Work instructions: All the data that follows should be repeated exactly, without a single picture.

Materials provided:
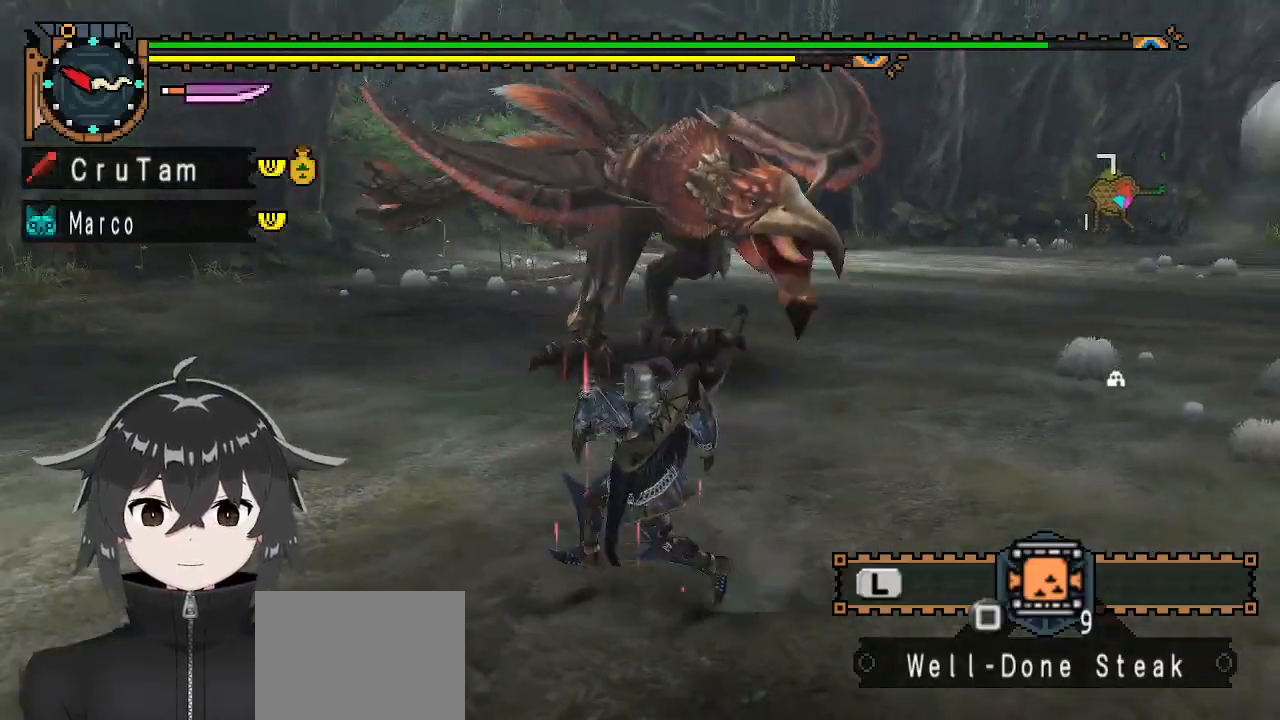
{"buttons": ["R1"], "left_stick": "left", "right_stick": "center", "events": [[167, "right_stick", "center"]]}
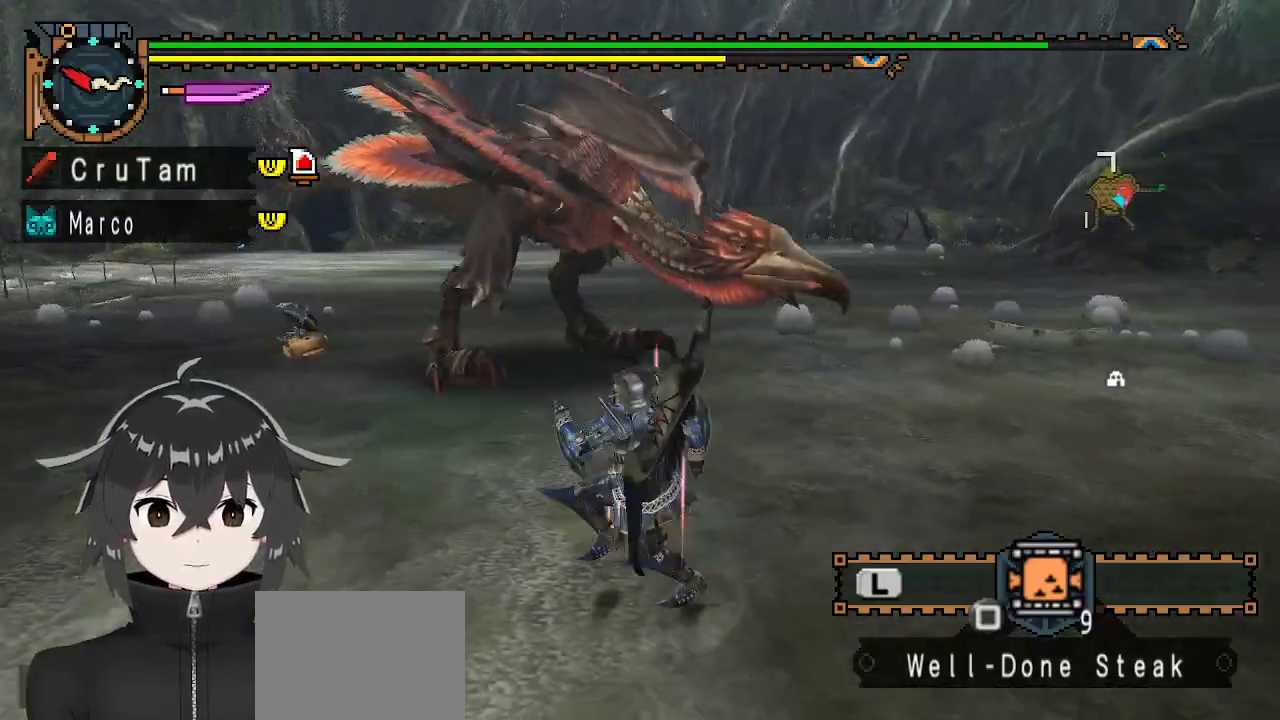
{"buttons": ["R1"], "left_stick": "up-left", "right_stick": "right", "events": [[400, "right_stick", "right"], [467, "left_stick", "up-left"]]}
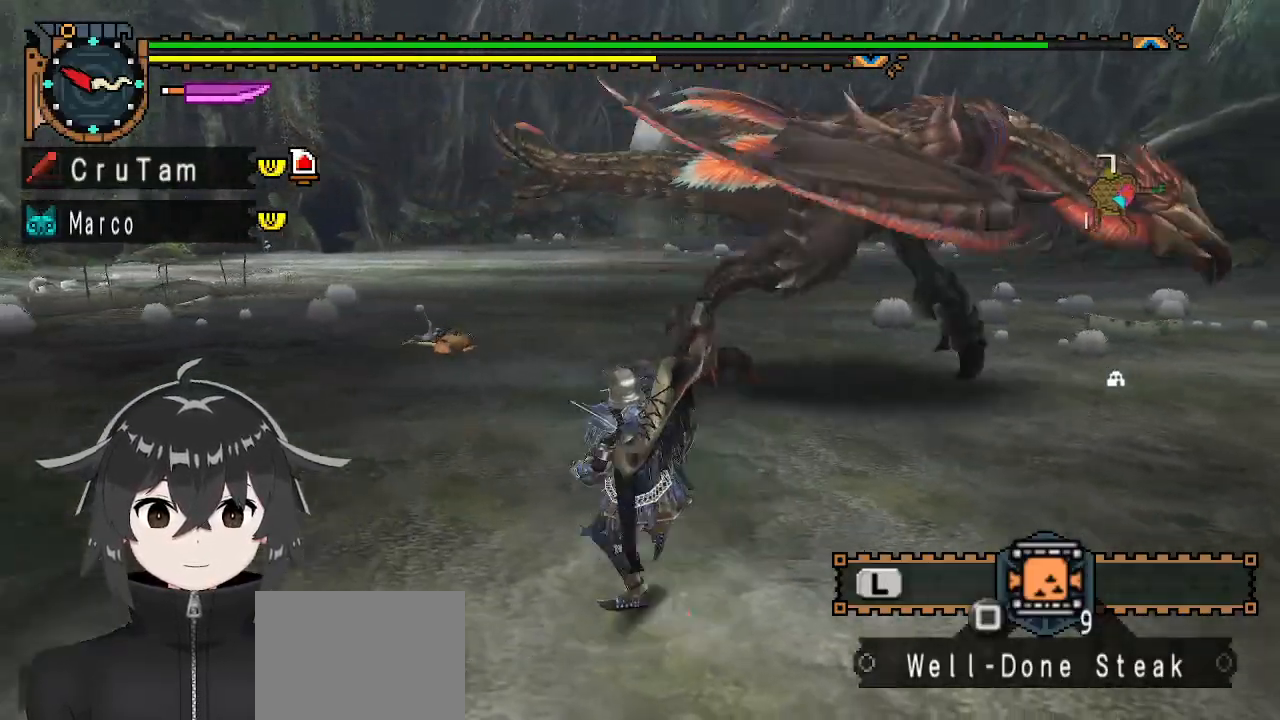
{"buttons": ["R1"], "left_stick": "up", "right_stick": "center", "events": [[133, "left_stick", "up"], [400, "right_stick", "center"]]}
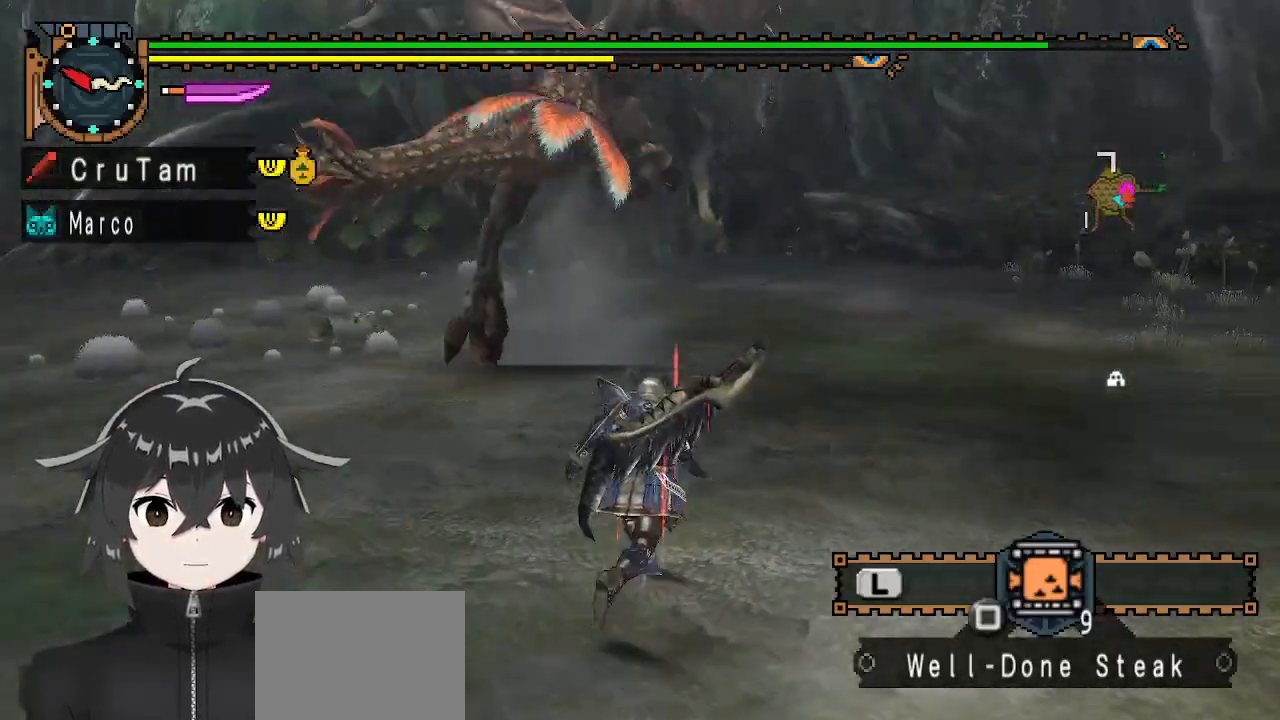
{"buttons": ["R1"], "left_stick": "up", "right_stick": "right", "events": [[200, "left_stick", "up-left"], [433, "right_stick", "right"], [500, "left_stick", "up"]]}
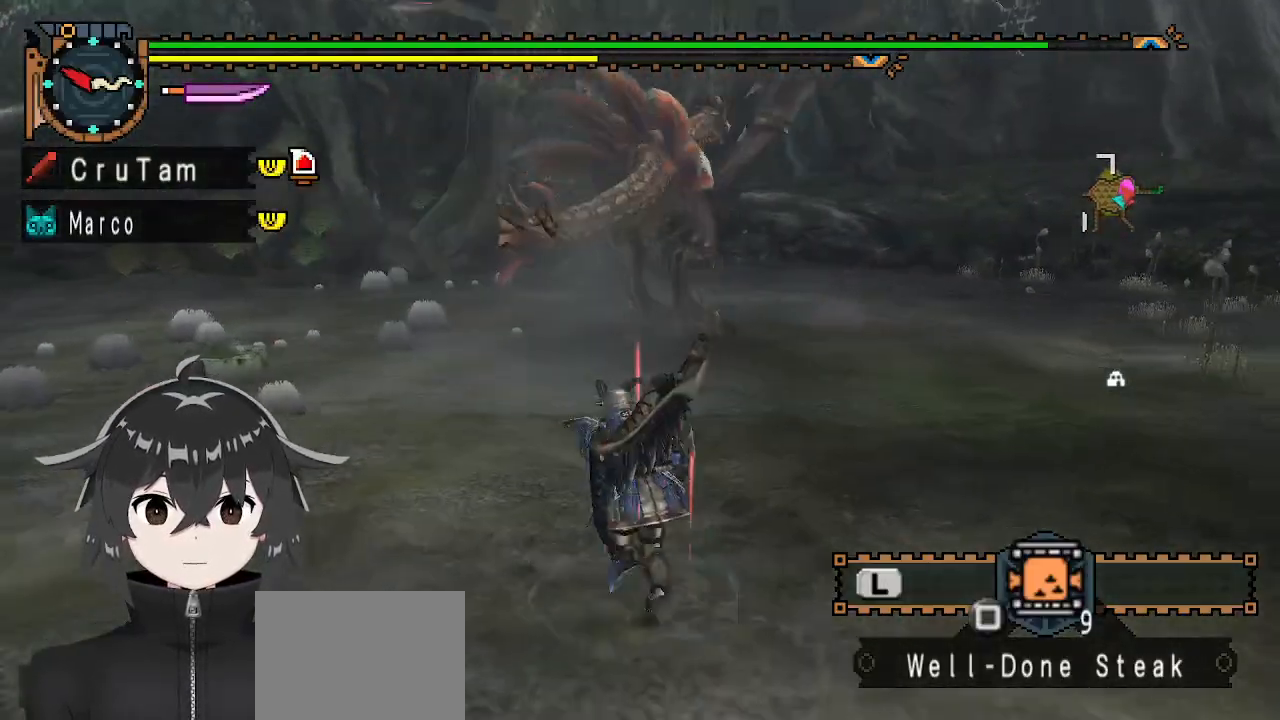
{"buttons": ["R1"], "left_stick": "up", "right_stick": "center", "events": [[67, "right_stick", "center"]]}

Solution to the problem:
{"buttons": ["R1"], "left_stick": "left", "right_stick": "center", "events": [[167, "right_stick", "center"]]}
{"buttons": ["R1"], "left_stick": "up-left", "right_stick": "right", "events": [[400, "right_stick", "right"], [467, "left_stick", "up-left"]]}
{"buttons": ["R1"], "left_stick": "up", "right_stick": "center", "events": [[133, "left_stick", "up"], [400, "right_stick", "center"]]}
{"buttons": ["R1"], "left_stick": "up", "right_stick": "right", "events": [[200, "left_stick", "up-left"], [433, "right_stick", "right"], [500, "left_stick", "up"]]}
{"buttons": ["R1"], "left_stick": "up", "right_stick": "center", "events": [[67, "right_stick", "center"]]}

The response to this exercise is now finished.